June 20, 2002 SAPA (South African Press Association) by Mary PereaA mule deer has tested positive for chronic wasting disease, the first case in New Mexico and the southernmost discovery of the disease that kills wild deer and elk, officials said Tuesday.
The deer was found hundreds of miles south of what had been thought to be the southernmost spread of the disease, in Jefferson County, Colo., near Denver.
The positive test was confirmed Monday by the Wyoming State Veterinary Laboratory. State game officials closed New Mexico's borders to importation of deer and elk Tuesday as the state declared an animal health emergency. "We want to isolate it and prevent its spread," said state Game and Fish Department Director Larry Bell.
Wasting disease is always fatal in deer and elk. It is not considered a threat to humans.
The disease has been present in the wild for decades in northeastern Colorado and southeastern Wyoming, but most of its recent spread has been linked to shipping infected domesticated deer and elk among game farms.

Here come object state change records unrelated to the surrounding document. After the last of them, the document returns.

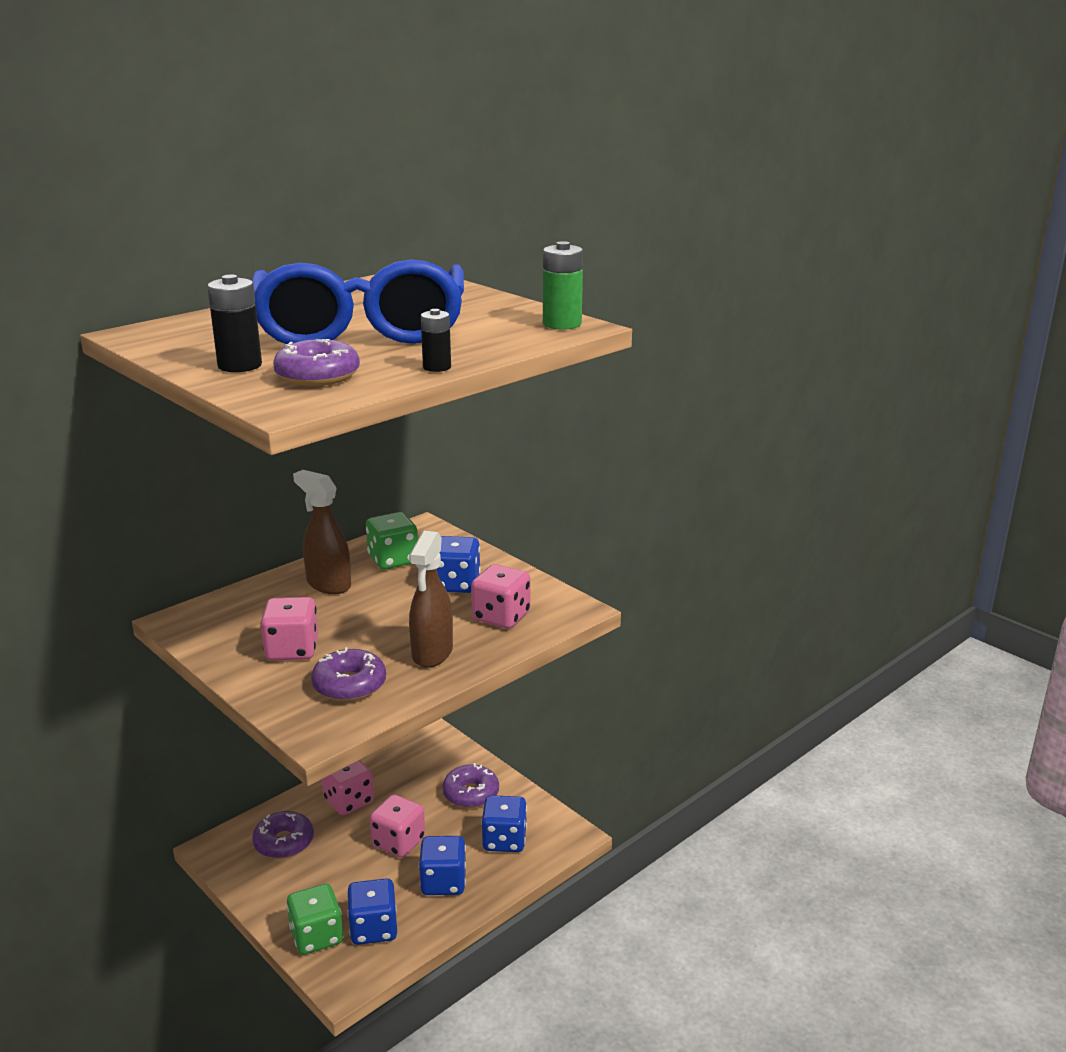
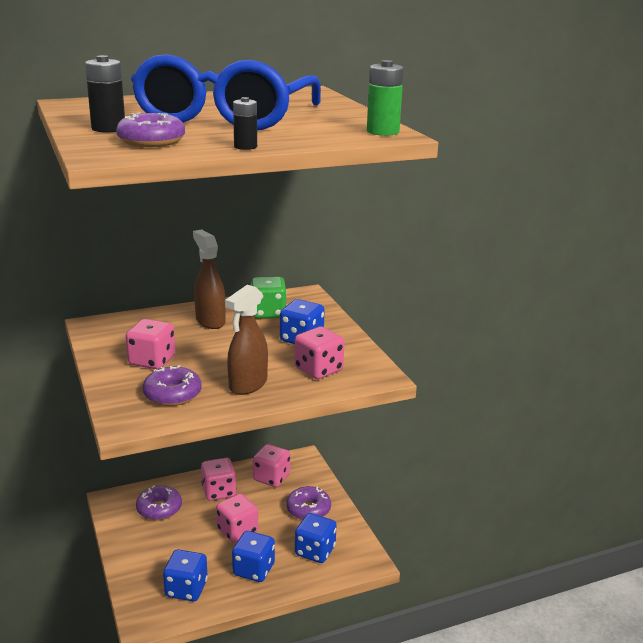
camera: 20 degrees right, 0 degrees up
(316, 936) = (145, 582): green dice -> none
(406, 767) = (271, 478): none -> pink dice

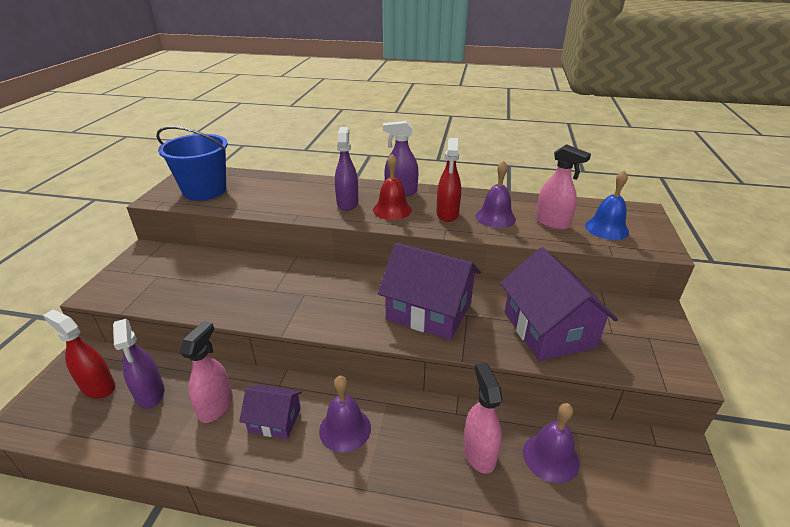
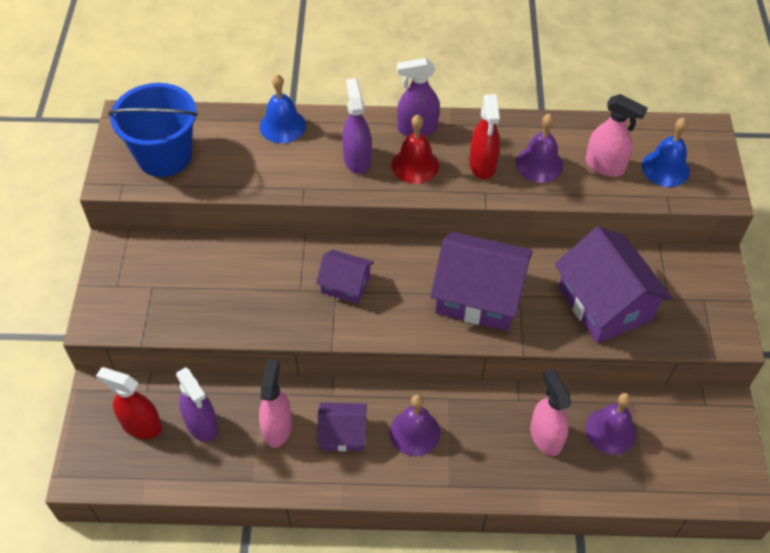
camera: 10 degrees left, 20 degrees up
(300, 183) = (282, 126): none -> blue bell
(314, 291) = (345, 284): none -> purple house

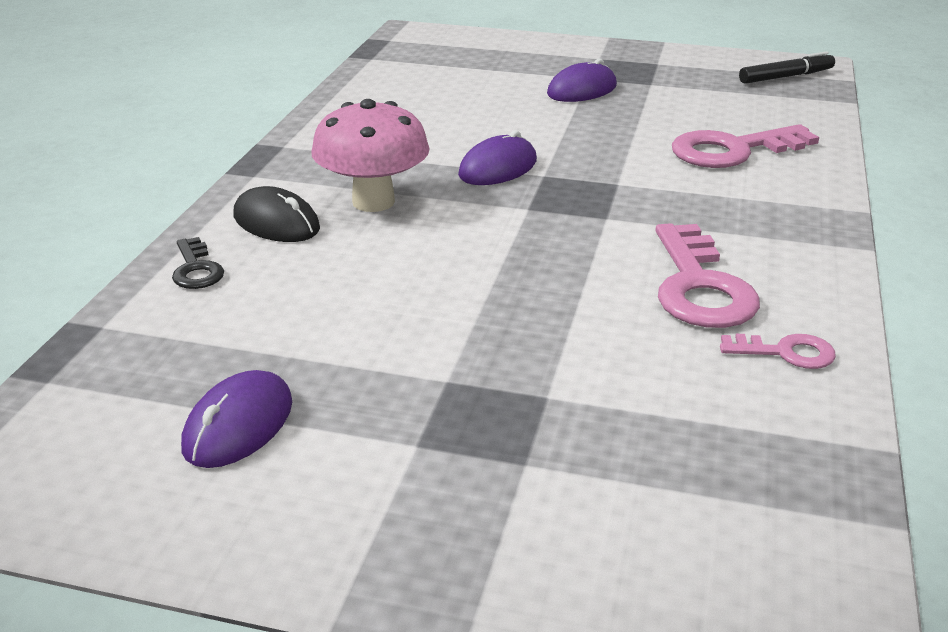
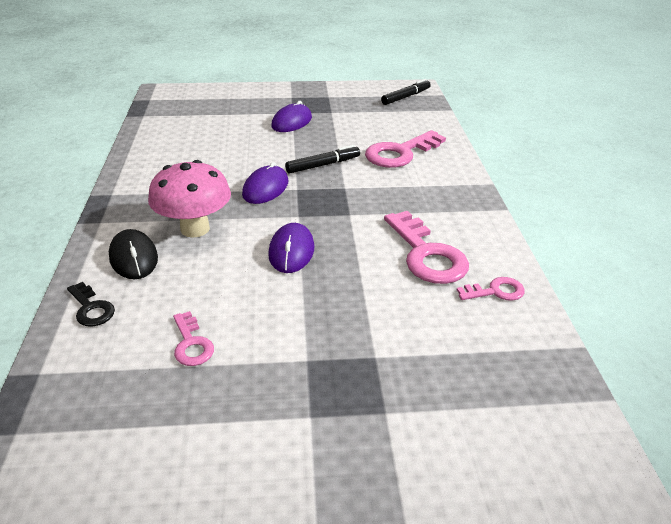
camera: 20 degrees left, 5 degrees up
(238, 425) = (180, 433): purple mouse -> purple mouse (291, 251)
(276, 222) = (133, 257): black mouse -> black mouse turned 45 degrees clockwise
(302, 331) = (191, 344): none -> pink key
(600, 150) = (323, 165): none -> black marker

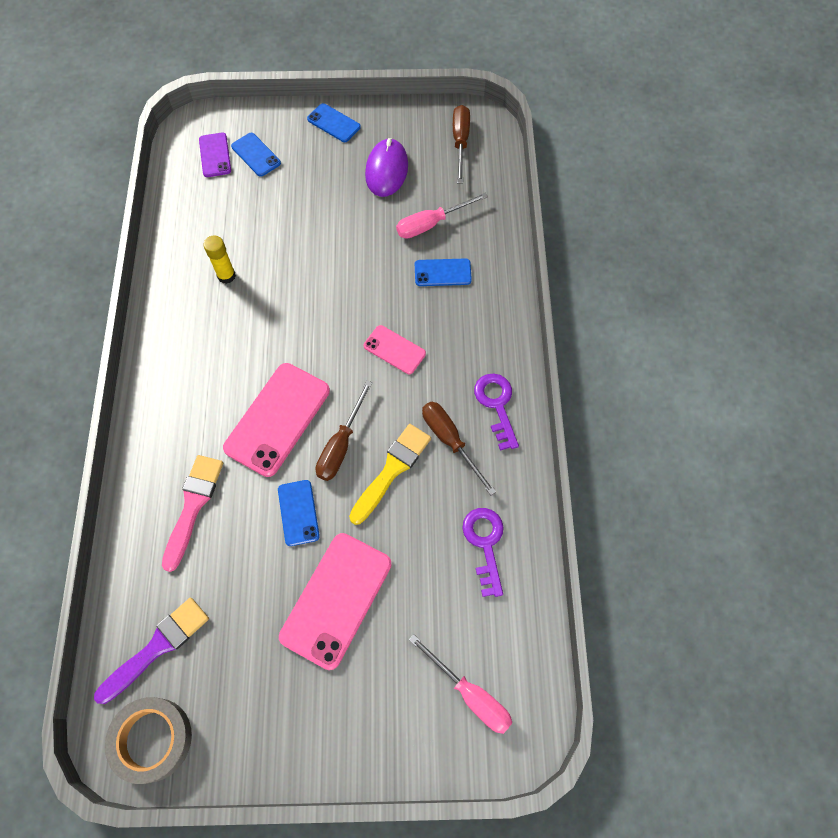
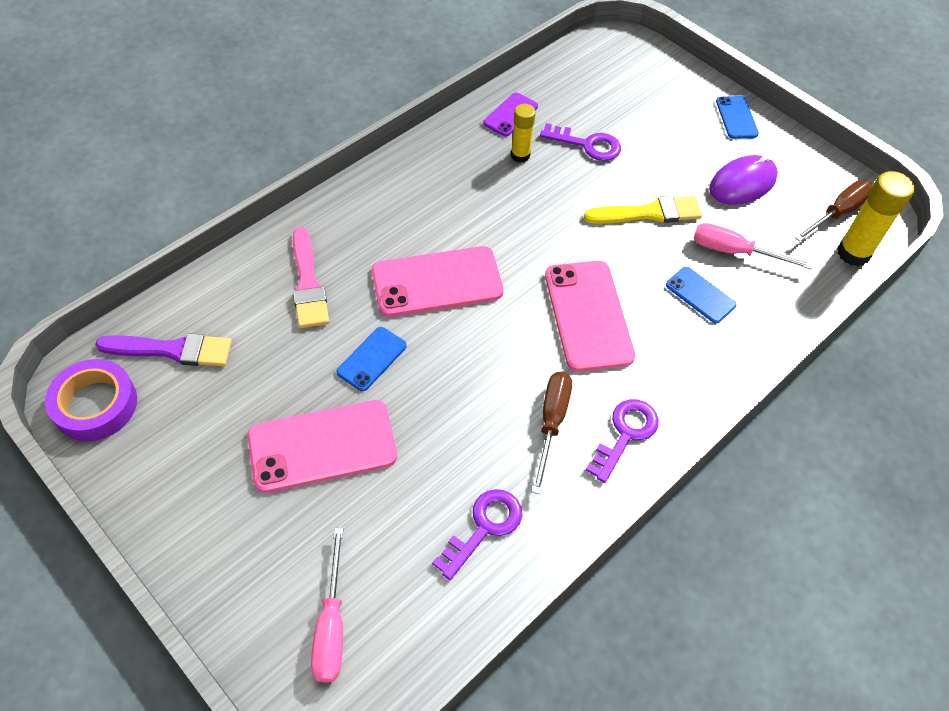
camera: 45 degrees right, 10 degrees down
(152, 739) = (95, 405): grey tape -> purple tape
(193, 506) = (308, 283): pink brush -> pink brush turned 105 degrees clockwise
(215, 155) = (611, 71): purple phone -> purple phone (510, 115)
(256, 155) = (644, 93): blue phone -> none
(261, 227) = (587, 144): none -> purple key
(341, 445) = (461, 343): brown screwdriver -> none
(392, 470) = (478, 398): yellow brush -> yellow brush (649, 213)
(394, 350) = (588, 315): pink phone -> pink phone, size x1.86
(495, 163) = (853, 253): none -> yellow glue stick

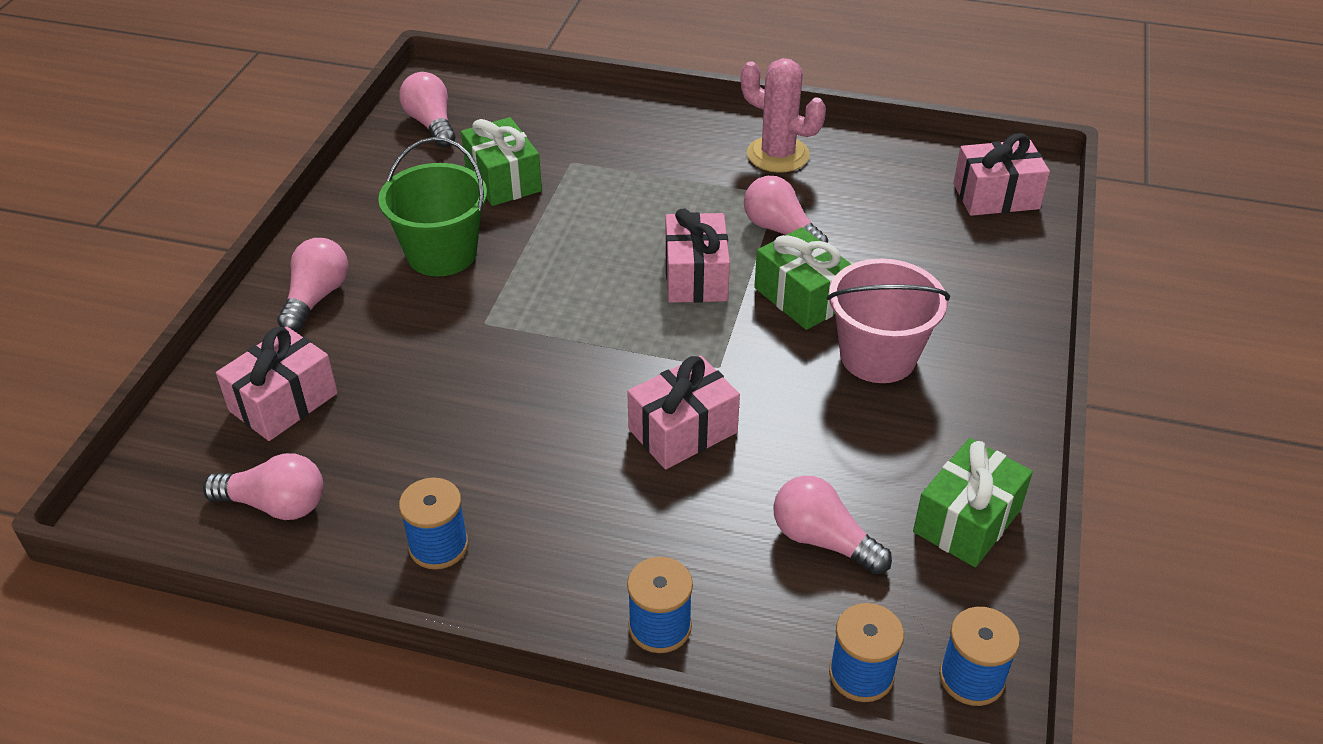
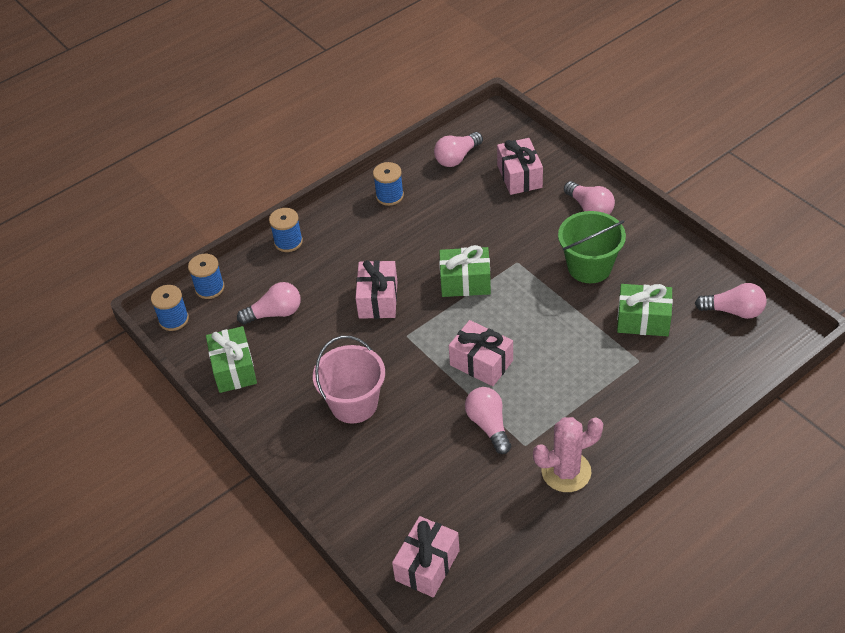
camera: 130 degrees right, 5 degrees up
(780, 230) = (488, 425): pink light bulb -> pink light bulb turned 105 degrees counterclockwise
(802, 297) = (425, 400): green gift -> green gift (465, 282)

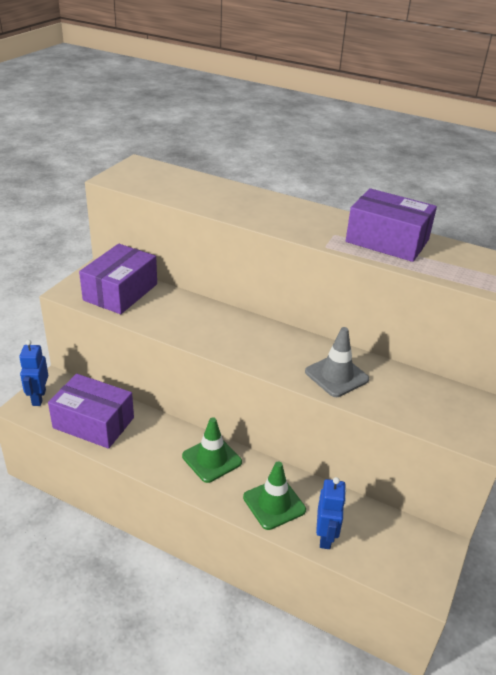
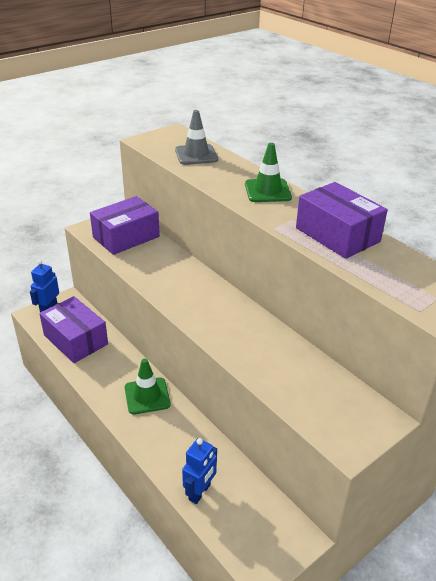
camera: 25 degrees right, 0 degrees up
(274, 504) = (174, 449): green traffic cone -> green traffic cone (267, 191)
(336, 376) = (255, 350): grey traffic cone -> grey traffic cone (196, 155)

However, no animals have been imported to the White Sands Missile Range where the animal was taken March 28.
A good sample of the deer on the range will have to be killed and tested. If the disease is widespread, the entire population on the range may have to be killed, said Kerry Mower, a disease specialist with the state Department of Game and Fish.
"We need to answer two questions," Mower said. "How geographically widespread could this disease be? How prevalent could it be within the population?"
The state does not know how many deer are on the 3,200-square mile missile range, but Mower estimates the area north of the base is home to tens of thousands.
In the past 10 years, chronic wasting disease has been found in Colorado, Nebraska, Kansas, Montana, South Dakota and Wisconsin. In southwestern Wisconsin, hunters began shooting deer this month as part of an unprecedented summer hunt meant to rid the state of the disease.